Donne’s Garden of Misery

Donne’s “Twickenham Garden” plays with references to the Garden of Eden and imagery of liquids, such as tears and wine, to illustrate the conflict the narrator is under by loving a married woman. Since Twickenham Garden was the “home of Lucy, Countess of Bedford, Donne’s patroness and friend,” the unattainable woman that the narrator loves in the poem is Lucy (Rumrich and Chaplin 29). The poem starts with “sighs” and “tears,” which can be both the signs of the coming spring with wind and rain, as well as the narrator’s own lamentation (Donne 29, l. 1). Donne uses “spring” as both the season and a body of water (29, l. 2). Spring is a happy season because it is the time of the fresh plant life, which is also the time of the narrator discovering his love for Lucy. As a body of water, the spring is the source of the water for a river or creek. The narrator is searching for the source of his unhappiness.

The narrator relates the Garden of Eden to Twickenham Garden by calling it “True Paradise,” because like in the story of Adam and Eve where Satan comes to destroy their bliss, a woeful character, the narrator himself, has come to the garden (30, l. 9). The narrator wishes the garden was frozen in “winter” so that the happiness of the garden would not torment him (30, l. 10). In relation to winter, it would have been better for the narrator’s love to be perpetually frozen, and for the rains of spring to not have bloomed his love, because it will always be unrequited.
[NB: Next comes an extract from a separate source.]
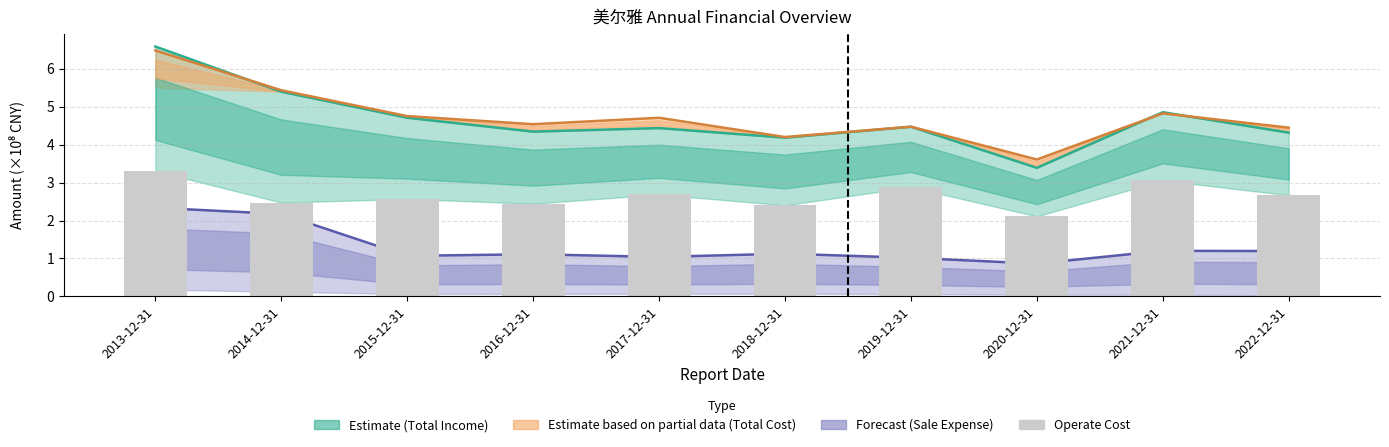

Which category has the lowest value across all series?

2020-12-31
The narrator returns to the imagery of tears by wishing he was a “stone fountain weeping” (30, l. 18). The stone is an inanimate object and thus cannot feel yet is attributed with the action of crying, which is an expression of sadness. This juxtaposition serves to allude that even if the narrator was a “senseless piece,” he would not be able to get rid of his grief over his unrequited love (30, l. 14). Donne uses “senseless” as both not having physical senses, thus not being able to feel pain, and not having any sense or intelligence as to what is going on, being aware that the narrator loves this woman and not being able to do anything about it (30, l. 14).

In using “crystal vials,” the narrator associates his tears with being an alchemical solution to test the trueness of another’s love (30, l. 19). The narrator is elevating his love as the highest standard of true love by which all other loves should be compared. When the narrator says, “hearts do not in eyes shine,” he is saying that one cannot tell if someone’s love is true by looking in their eyes (30, l. 23). By discrediting another possible test of looking into one’s eyes into the window of their soul, the narrator is selling his tears as there is no other gain to be received from his love. Wine is made from fermented grapes, and so in the narrator saying his tears are “love’s wine” shows that his sorrow has festered by being unable to have his love fulfilled (30, l. 20). It is process to create wine, and the same applies to the creation of his tears. Since he has labored in producing his tears, he makes uses of them by selling them in vials. The narrator’s love is unrequited because Lucy is faithful to her husband as “none is true but she” (30, l. 26). Where other women would be unfaithful and have an affair with the narrator, his love is made more painful by Lucy’s trueness.

Donne, John. “Twickenham Garden.” Seventeenth Century British Poetry. Ed. John P. Rumrich and Gregory Chaplin. New York: Norton, 2006. 29-30. Print.